Ich habe ihn seit 4 Jahren an meinem PC zusätzlich mit einem 2. Monitor. Anfangs hatte ich ihn per DVI angeschlossen und hatte manchmal das Problem mit dem Stromsparmodus, aber dadurch dass ich 2 Monitore hatte hab ich immer nach ganz langem Versuchen ihn wieder heraus bekommen. 
Irgendwann entschied ich mich ihn per VGA Kabel anzuschließen, weil so der Stromsparmodus normal funktioniert. 
Nun möchte ich ihn gleichzeitig am PC per VGA anschließen und am Notebook per HDMI bzw. DVI hab beides da.
Problem ist, dass ich ihn überhaupt nicht verwenden kann am Notebook. 
Ich bekomme ihn einfach zum verrecken nicht aus diesem verkackten Modus außer halt per VGA was ich natürlich nicht möchte (ist ja nur 1 Anschluss da). 
Weiß eventuell jemand von euch Rat ? Neueste Grakatreiber schon vorhanden. Und das System ist Win 8.1 64 bit.


----------



## DerBeobachter (29. August 2014)

Also ich habe auch einen LG Flatron, das Problem hab ich aber noch nie gehört. Sorry. ^^


----------



## Prozessorarchitektur (29. August 2014)

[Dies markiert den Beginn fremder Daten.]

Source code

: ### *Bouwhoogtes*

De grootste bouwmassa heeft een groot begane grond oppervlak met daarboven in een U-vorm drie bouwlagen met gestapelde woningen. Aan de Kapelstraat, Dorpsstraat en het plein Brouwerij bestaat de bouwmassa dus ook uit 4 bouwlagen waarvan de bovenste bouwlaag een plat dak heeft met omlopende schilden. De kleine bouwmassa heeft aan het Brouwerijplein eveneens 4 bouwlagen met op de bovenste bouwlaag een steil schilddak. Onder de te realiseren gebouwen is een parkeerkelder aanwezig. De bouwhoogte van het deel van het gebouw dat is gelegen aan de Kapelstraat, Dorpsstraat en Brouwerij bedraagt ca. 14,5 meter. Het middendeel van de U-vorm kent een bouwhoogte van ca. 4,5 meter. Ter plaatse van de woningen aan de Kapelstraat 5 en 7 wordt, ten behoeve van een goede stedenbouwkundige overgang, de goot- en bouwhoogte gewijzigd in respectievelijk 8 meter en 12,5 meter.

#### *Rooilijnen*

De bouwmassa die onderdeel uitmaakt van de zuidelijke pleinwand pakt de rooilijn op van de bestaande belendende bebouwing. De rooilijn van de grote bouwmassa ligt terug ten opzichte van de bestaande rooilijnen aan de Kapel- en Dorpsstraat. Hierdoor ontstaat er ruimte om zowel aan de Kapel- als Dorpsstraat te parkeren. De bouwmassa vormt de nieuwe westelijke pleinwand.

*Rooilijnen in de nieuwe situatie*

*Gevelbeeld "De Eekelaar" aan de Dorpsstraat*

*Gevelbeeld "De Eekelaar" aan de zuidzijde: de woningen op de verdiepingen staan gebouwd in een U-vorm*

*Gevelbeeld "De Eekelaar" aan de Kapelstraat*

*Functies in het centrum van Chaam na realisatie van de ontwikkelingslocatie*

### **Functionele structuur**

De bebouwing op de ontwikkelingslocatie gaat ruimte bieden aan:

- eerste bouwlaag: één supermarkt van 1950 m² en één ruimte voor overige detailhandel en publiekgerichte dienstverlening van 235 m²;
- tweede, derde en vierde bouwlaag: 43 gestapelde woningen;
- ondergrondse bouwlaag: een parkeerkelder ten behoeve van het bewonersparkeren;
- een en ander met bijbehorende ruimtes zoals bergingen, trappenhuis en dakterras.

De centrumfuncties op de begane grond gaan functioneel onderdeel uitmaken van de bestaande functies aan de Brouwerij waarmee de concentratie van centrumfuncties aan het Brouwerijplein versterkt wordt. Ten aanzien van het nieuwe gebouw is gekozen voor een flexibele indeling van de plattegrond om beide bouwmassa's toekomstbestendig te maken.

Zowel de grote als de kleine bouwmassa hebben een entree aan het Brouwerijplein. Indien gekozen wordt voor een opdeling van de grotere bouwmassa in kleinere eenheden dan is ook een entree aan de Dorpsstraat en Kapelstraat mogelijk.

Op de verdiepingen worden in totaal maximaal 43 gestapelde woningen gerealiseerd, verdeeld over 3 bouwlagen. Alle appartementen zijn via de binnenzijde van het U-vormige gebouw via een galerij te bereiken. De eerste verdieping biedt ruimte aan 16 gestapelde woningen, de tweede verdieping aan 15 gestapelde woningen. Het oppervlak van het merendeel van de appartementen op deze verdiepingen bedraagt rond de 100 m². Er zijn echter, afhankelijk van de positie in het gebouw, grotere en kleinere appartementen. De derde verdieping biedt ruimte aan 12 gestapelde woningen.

Nun das Problem hab ich auch, Lösung ist wie schon du sagst vga. Dieser Eingebauter gewollter Fehler ist leider nur mit dem Wechsel der Platine im Monitor reparierbar.
Folglich lässt sich da nichts machen
ich habn neuen Monitor gekauft, kein LG


----------



## rolex (4. September 2014)

Es hat bei mir nun doch funktioniert. Ich hatte permanent am Monitor beide Kabel hängen, sowohl VGA als auch DVI und sobald ich das lose hängende VGA Kabel vom Monitor entfernt habe ist er sofort angegangen. Vielleicht hilft es ja jemanden.


----------